Texas Solar-Powered Data Center Will Channel Surplus Sunlight Into Supercomputing

May 26, 2025 07:16 AM ET
  • Soluna Holdings will build a 75-MW modular data-center campus next to a 114-MW solar array in northeast Texas, turning excess daytime power into high-performance computing.

High-performance computing is about to get a solar makeover in northeast Texas. Soluna Holdings has signed a power-supply term sheet for Project Annie, a 75-megawatt modular data-center campus that will sit beside a 114-MW photovoltaic array scheduled to break ground later this year. The pairing promises to turn midday solar surpluses—often curtailed when production exceeds grid demand—into profitable computing cycles for applications ranging from AI model training to scientific simulations.

How the model works

At full sun, the co-located solar plant will generate more electricity than the regional grid can absorb, a growing problem in Texas where solar output has quadrupled since 2020. Project Annie’s container-style server halls will soak up that excess, throttling workloads in real time as cloud cover passes or wholesale prices plunge. By dynamically matching compute demand to available renewable supply—what Soluna calls “symbiotic load”—the project avoids the carbon penalty of round-the-clock fossil generation while monetising electrons that would otherwise be wasted.

Financing and footprint

Soluna has not disclosed the project’s capital cost, but industry analysts put combined solar-plus-compute outlays in the USD 300 million range. The data campus will occupy roughly 20 acres within the solar farm’s fence line and tap a shared substation connected to ERCOT’s transmission network. Cooling will rely on closed-loop evaporative systems designed to operate efficiently in Texas’s hot, dry climate without straining local water resources.
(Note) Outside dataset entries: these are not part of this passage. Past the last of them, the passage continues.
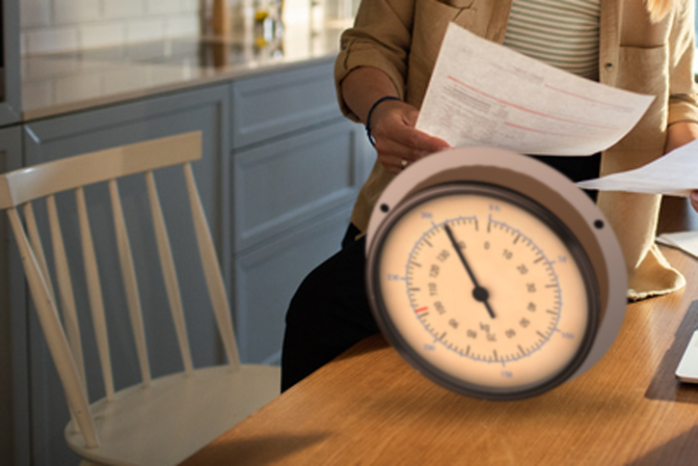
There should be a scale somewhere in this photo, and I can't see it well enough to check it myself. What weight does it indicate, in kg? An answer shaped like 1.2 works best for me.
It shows 140
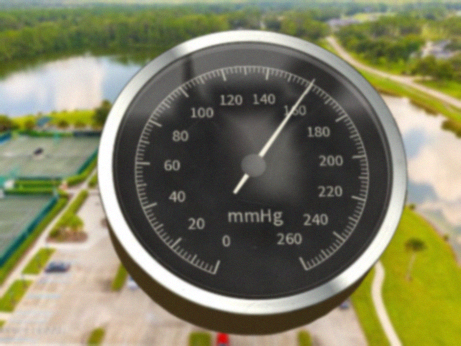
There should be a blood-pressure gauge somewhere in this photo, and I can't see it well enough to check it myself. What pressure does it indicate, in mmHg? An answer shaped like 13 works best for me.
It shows 160
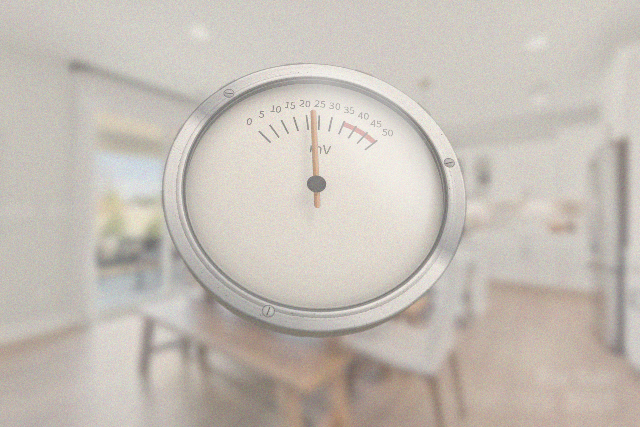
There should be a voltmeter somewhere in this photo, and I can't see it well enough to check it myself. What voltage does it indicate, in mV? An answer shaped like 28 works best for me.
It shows 22.5
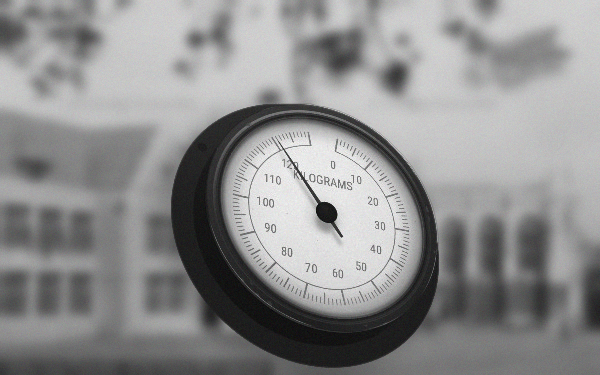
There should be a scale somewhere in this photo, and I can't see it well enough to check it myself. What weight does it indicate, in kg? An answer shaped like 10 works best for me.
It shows 120
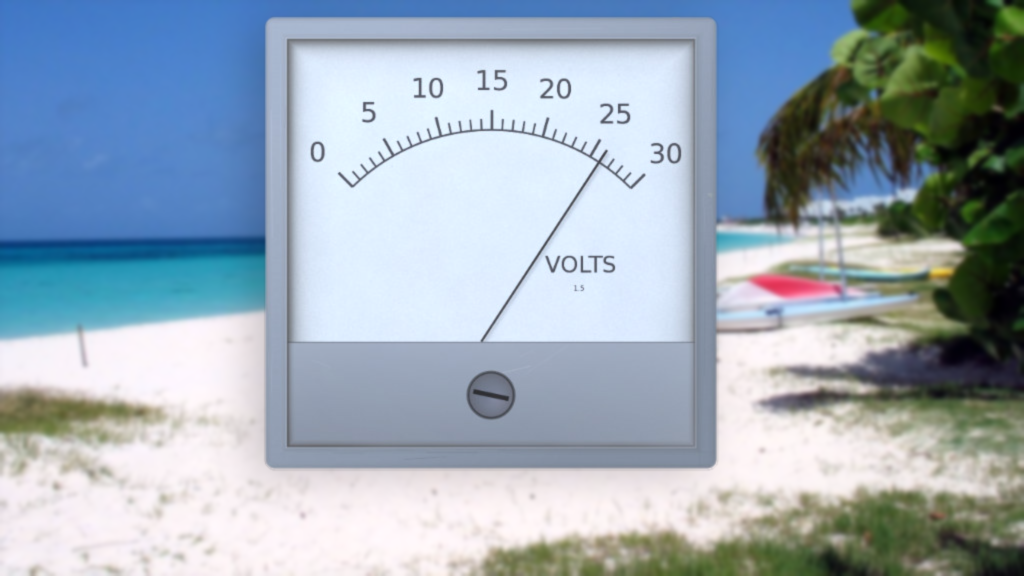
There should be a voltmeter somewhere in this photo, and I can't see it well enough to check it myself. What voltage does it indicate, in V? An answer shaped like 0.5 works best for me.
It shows 26
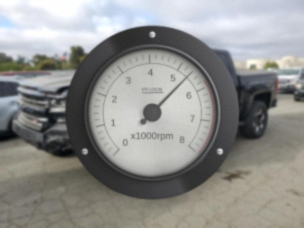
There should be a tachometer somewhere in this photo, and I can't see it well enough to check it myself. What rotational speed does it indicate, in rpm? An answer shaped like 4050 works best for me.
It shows 5400
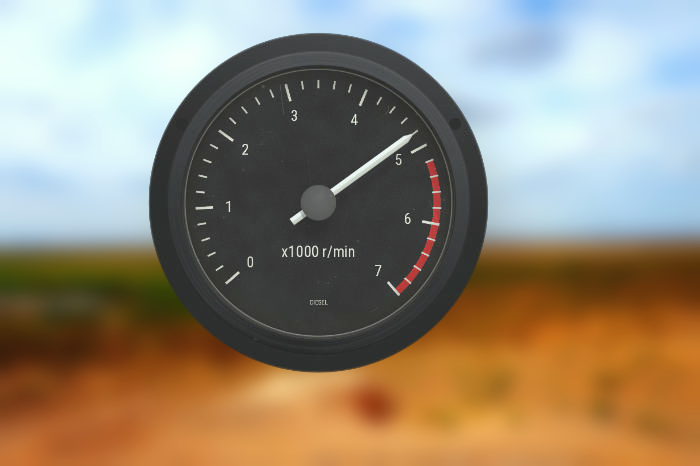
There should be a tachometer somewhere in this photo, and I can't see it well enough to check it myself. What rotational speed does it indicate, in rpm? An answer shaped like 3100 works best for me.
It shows 4800
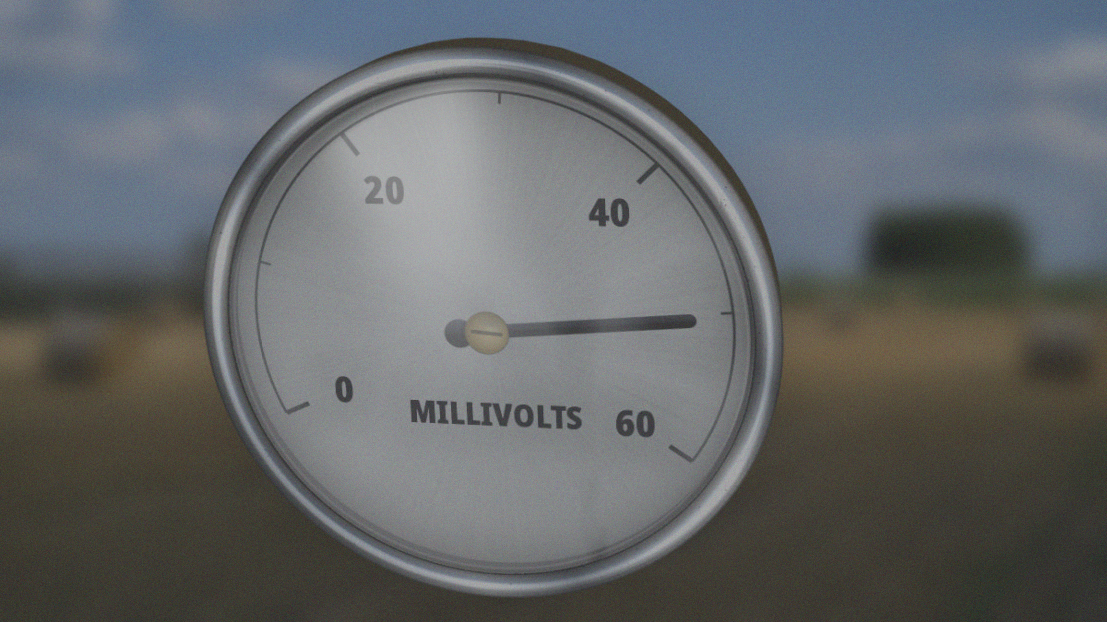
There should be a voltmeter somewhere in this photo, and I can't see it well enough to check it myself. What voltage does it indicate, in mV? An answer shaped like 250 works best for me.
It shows 50
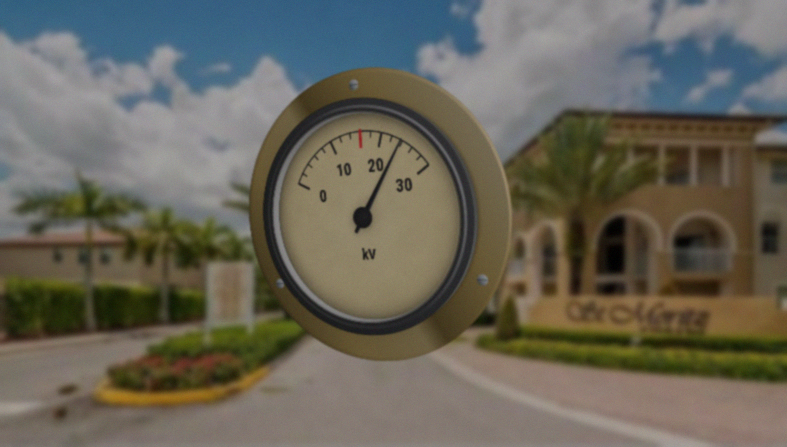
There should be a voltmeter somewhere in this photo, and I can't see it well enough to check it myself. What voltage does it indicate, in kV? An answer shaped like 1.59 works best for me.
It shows 24
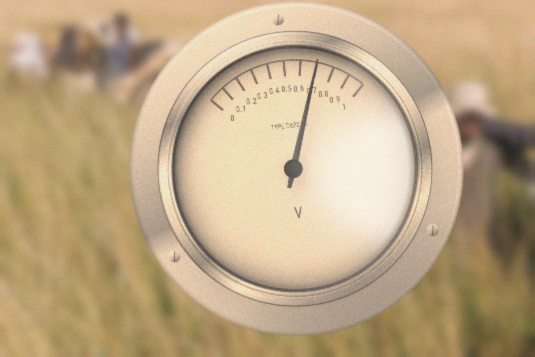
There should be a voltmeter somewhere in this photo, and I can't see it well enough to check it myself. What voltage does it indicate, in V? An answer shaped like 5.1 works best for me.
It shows 0.7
A hedge against volatile power prices

Texas already leads the U.S. in wind energy, and solar is catching up fast. That growth has driven midday power prices toward zero and even negative territory, squeezing merchant plant revenues. By integrating a dispatchable computing load directly onsite, the solar operator secures a dedicated offtaker, while Soluna gains a long-term hedge against electricity-price swings—an elegant win-win that could become a template for renewable developers nationwide.

Looking ahead

Construction is slated to begin in early 2026, with commercial operation targeted for late 2027. If the hybrid proves out, Soluna plans to replicate the model at wind-rich sites in the Texas Panhandle and solar hubs across the Southwest, signaling a future in which the power-hungry digital economy becomes a stabilizing partner—rather than a burden—for an increasingly renewable grid.